Exercise description
Every record here needs to be duplicated exactly.

═══ Recorded data

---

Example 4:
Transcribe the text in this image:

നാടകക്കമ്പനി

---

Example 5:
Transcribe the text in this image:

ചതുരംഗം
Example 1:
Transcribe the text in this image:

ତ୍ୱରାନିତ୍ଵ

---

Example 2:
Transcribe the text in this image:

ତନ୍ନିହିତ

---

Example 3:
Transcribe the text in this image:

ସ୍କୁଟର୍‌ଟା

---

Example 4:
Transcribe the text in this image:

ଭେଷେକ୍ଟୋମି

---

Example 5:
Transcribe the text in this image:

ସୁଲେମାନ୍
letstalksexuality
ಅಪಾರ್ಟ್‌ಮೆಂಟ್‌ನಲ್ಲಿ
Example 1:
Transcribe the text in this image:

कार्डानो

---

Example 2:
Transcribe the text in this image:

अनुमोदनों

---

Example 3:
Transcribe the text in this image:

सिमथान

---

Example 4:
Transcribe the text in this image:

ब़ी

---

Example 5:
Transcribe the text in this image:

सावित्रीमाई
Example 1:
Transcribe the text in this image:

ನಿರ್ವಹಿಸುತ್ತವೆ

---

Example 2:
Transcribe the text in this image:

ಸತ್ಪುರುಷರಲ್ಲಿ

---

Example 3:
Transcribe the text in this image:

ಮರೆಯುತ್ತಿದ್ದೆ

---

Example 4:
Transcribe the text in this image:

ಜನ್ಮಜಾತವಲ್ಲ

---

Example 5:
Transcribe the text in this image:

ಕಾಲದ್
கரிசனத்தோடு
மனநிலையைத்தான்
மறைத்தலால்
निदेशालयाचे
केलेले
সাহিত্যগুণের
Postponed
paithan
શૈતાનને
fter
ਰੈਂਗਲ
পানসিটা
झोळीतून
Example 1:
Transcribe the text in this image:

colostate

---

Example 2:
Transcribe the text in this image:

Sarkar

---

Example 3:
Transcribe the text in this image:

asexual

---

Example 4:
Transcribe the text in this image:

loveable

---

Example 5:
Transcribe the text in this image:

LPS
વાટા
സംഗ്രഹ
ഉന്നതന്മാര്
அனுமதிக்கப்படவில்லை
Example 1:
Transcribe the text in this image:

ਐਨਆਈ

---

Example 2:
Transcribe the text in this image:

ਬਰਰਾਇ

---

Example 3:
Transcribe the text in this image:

══════

Solution for this exercise
---

Example 4:
Transcribe the text in this image:

നാടകക്കമ്പനി

---

Example 5:
Transcribe the text in this image:

ചതുരംഗം
Example 1:
Transcribe the text in this image:

ତ୍ୱରାନିତ୍ଵ

---

Example 2:
Transcribe the text in this image:

ତନ୍ନିହିତ

---

Example 3:
Transcribe the text in this image:

ସ୍କୁଟର୍‌ଟା

---

Example 4:
Transcribe the text in this image:

ଭେଷେକ୍ଟୋମି

---

Example 5:
Transcribe the text in this image:

ସୁଲେମାନ୍
letstalksexuality
ಅಪಾರ್ಟ್‌ಮೆಂಟ್‌ನಲ್ಲಿ
Example 1:
Transcribe the text in this image:

कार्डानो

---

Example 2:
Transcribe the text in this image:

अनुमोदनों

---

Example 3:
Transcribe the text in this image:

सिमथान

---

Example 4:
Transcribe the text in this image:

ब़ी

---

Example 5:
Transcribe the text in this image:

सावित्रीमाई
Example 1:
Transcribe the text in this image:

ನಿರ್ವಹಿಸುತ್ತವೆ

---

Example 2:
Transcribe the text in this image:

ಸತ್ಪುರುಷರಲ್ಲಿ

---

Example 3:
Transcribe the text in this image:

ಮರೆಯುತ್ತಿದ್ದೆ

---

Example 4:
Transcribe the text in this image:

ಜನ್ಮಜಾತವಲ್ಲ

---

Example 5:
Transcribe the text in this image:

ಕಾಲದ್
கரிசனத்தோடு
மனநிலையைத்தான்
மறைத்தலால்
निदेशालयाचे
केलेले
সাহিত্যগুণের
Postponed
paithan
શૈતાનને
fter
ਰੈਂਗਲ
পানসিটা
झोळीतून
Example 1:
Transcribe the text in this image:

colostate

---

Example 2:
Transcribe the text in this image:

Sarkar

---

Example 3:
Transcribe the text in this image:

asexual

---

Example 4:
Transcribe the text in this image:

loveable

---

Example 5:
Transcribe the text in this image:

LPS
વાટા
സംഗ്രഹ
ഉന്നതന്മാര്
அனுமதிக்கப்படவில்லை
Example 1:
Transcribe the text in this image:

ਐਨਆਈ

---

Example 2:
Transcribe the text in this image:

ਬਰਰਾਇ

---

Example 3:
Transcribe the text in this image:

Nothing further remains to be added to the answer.